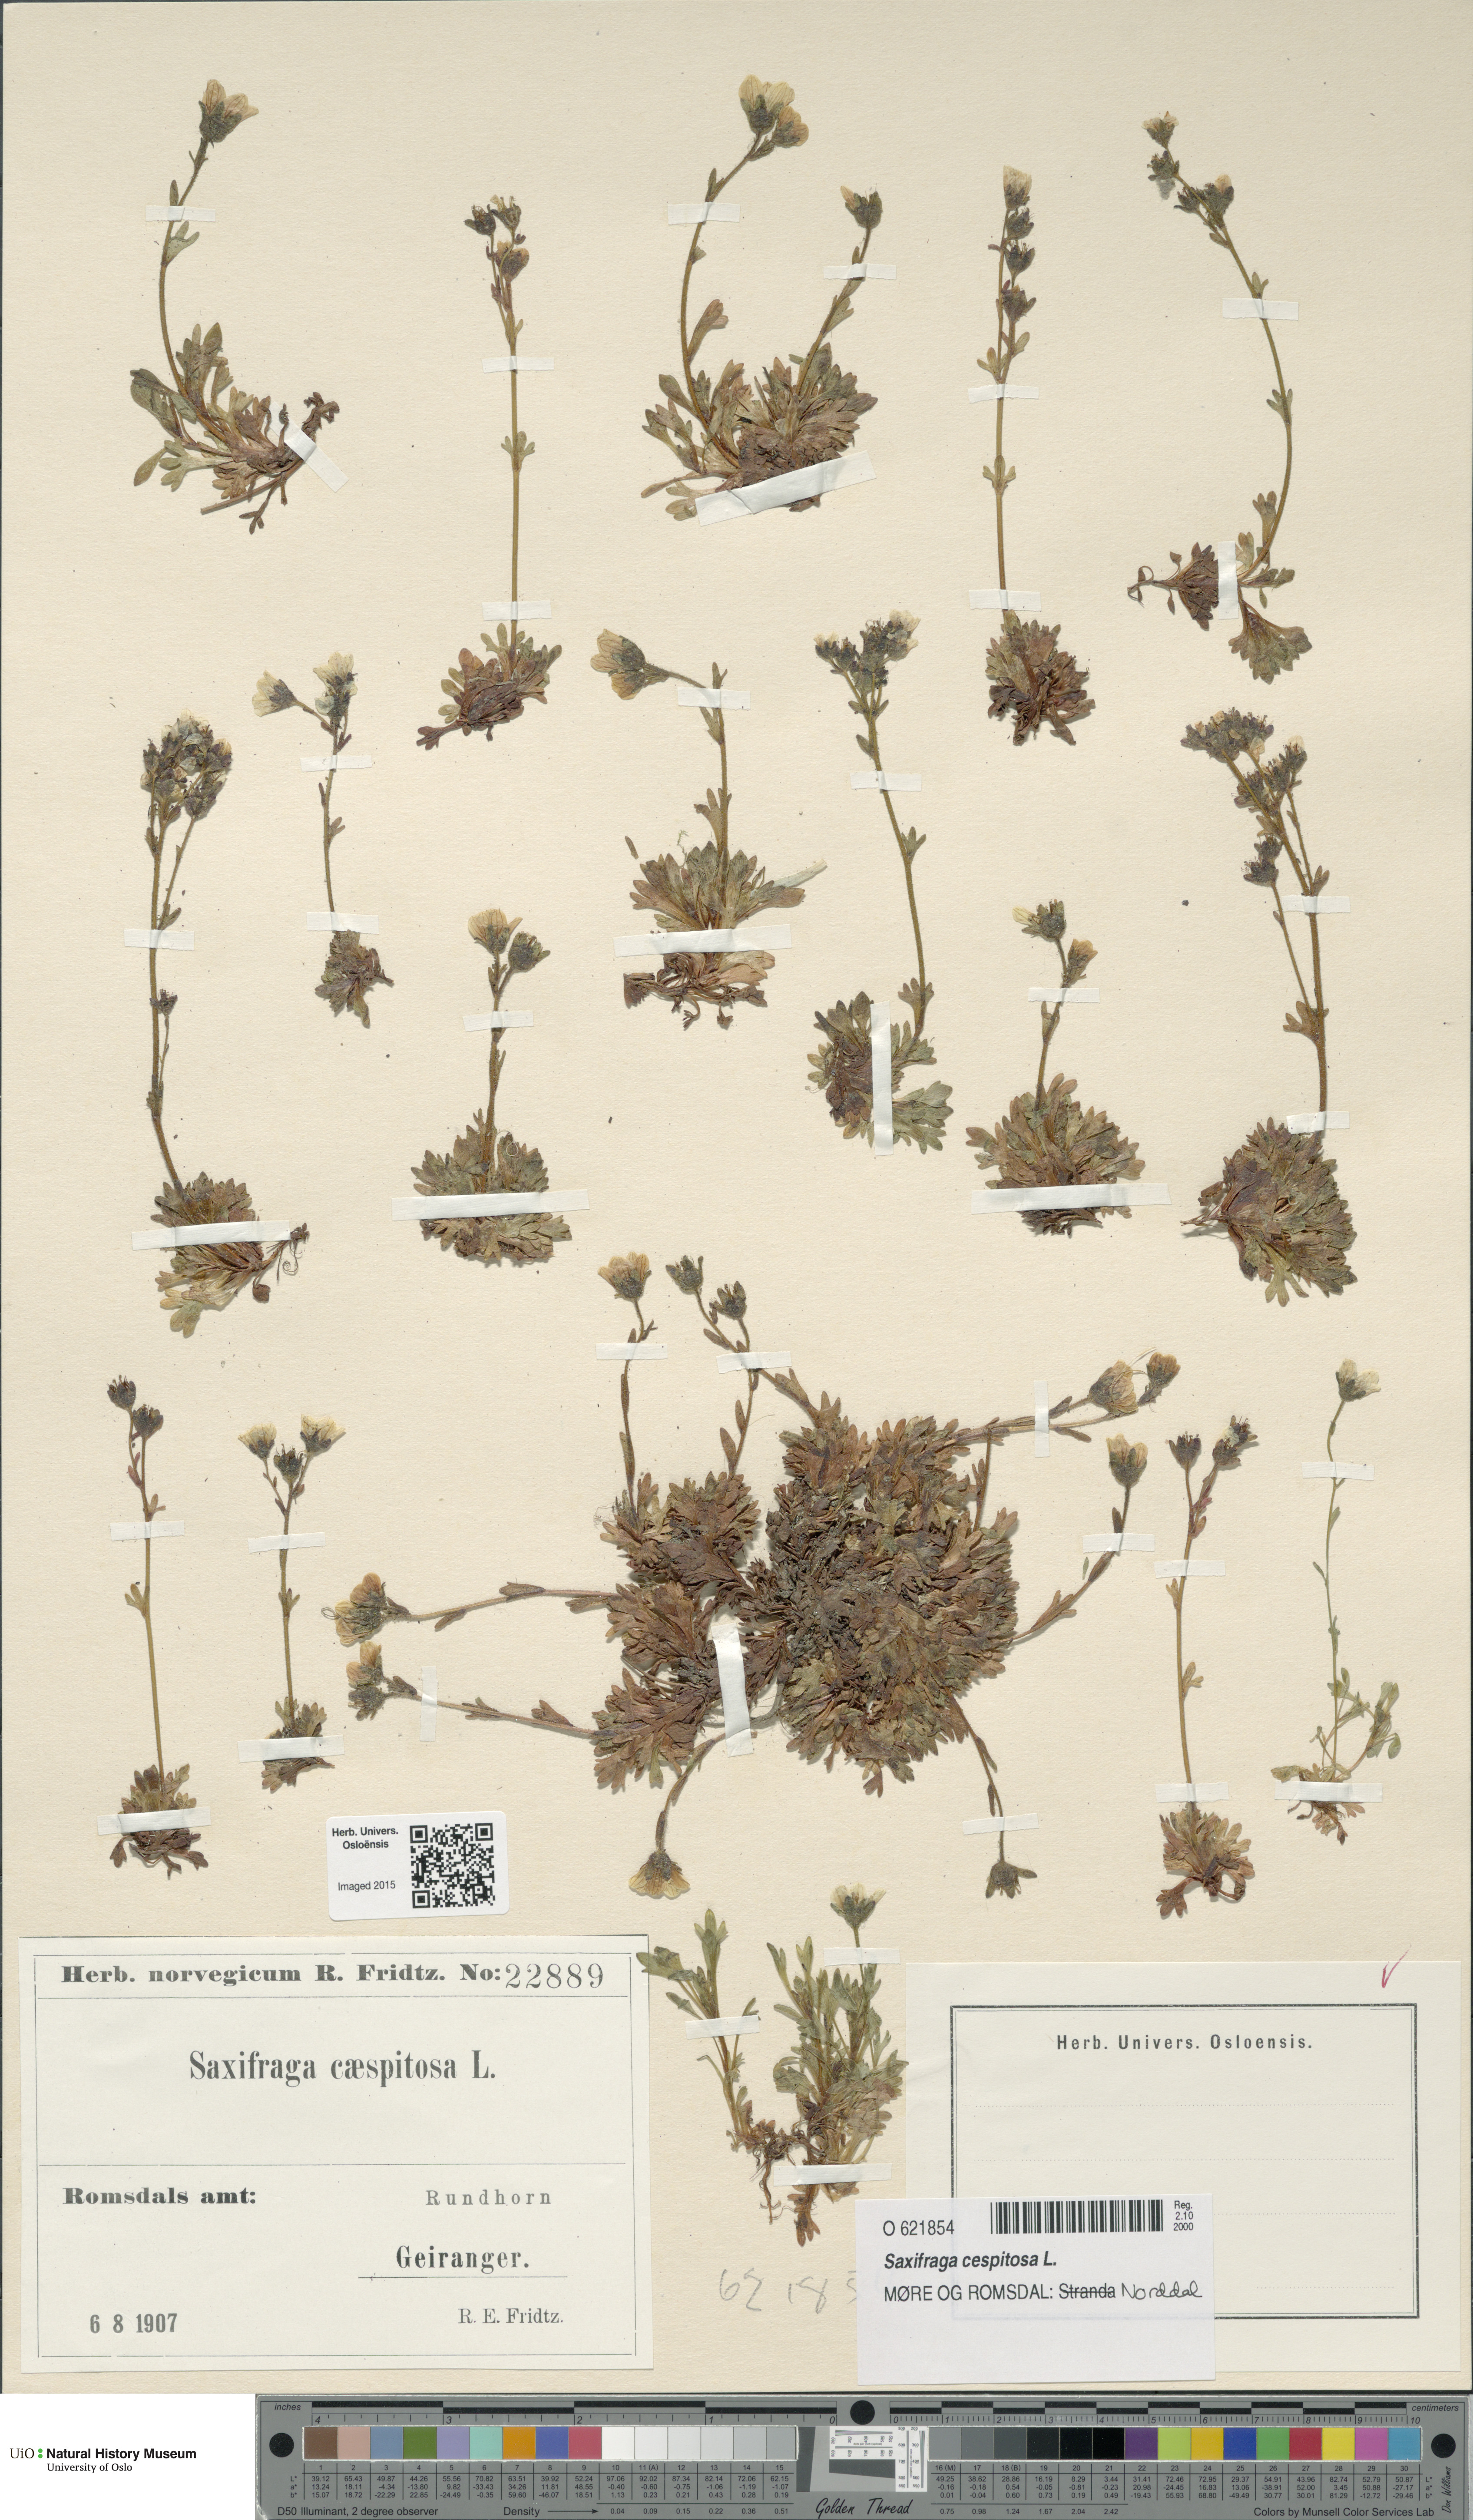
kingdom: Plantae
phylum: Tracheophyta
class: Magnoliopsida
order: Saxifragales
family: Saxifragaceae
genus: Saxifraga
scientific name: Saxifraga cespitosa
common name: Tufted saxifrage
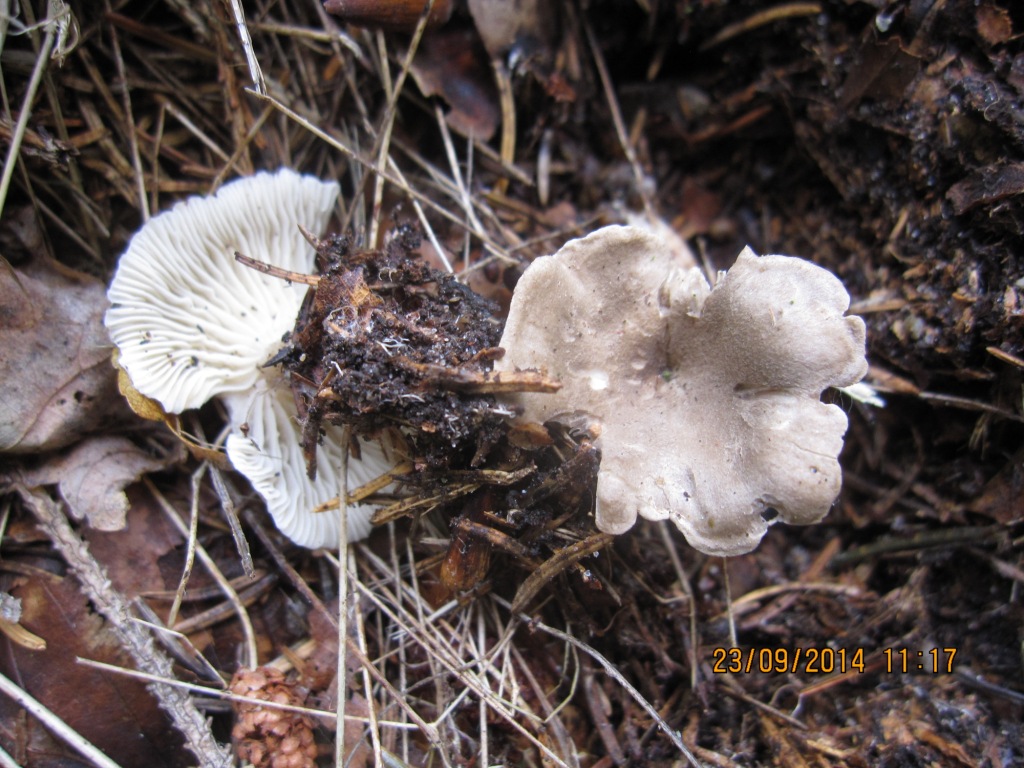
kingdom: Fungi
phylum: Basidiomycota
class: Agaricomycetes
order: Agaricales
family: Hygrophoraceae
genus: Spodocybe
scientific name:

-=-=-=-=-

The problem: Copy every line of the records above word for word, and leave the pictures out.

Exercise response:
kingdom: Plantae
phylum: Tracheophyta
class: Magnoliopsida
order: Saxifragales
family: Saxifragaceae
genus: Saxifraga
scientific name: Saxifraga cespitosa
common name: Tufted saxifrage
kingdom: Fungi
phylum: Basidiomycota
class: Agaricomycetes
order: Agaricales
family: Hygrophoraceae
genus: Spodocybe
scientific name:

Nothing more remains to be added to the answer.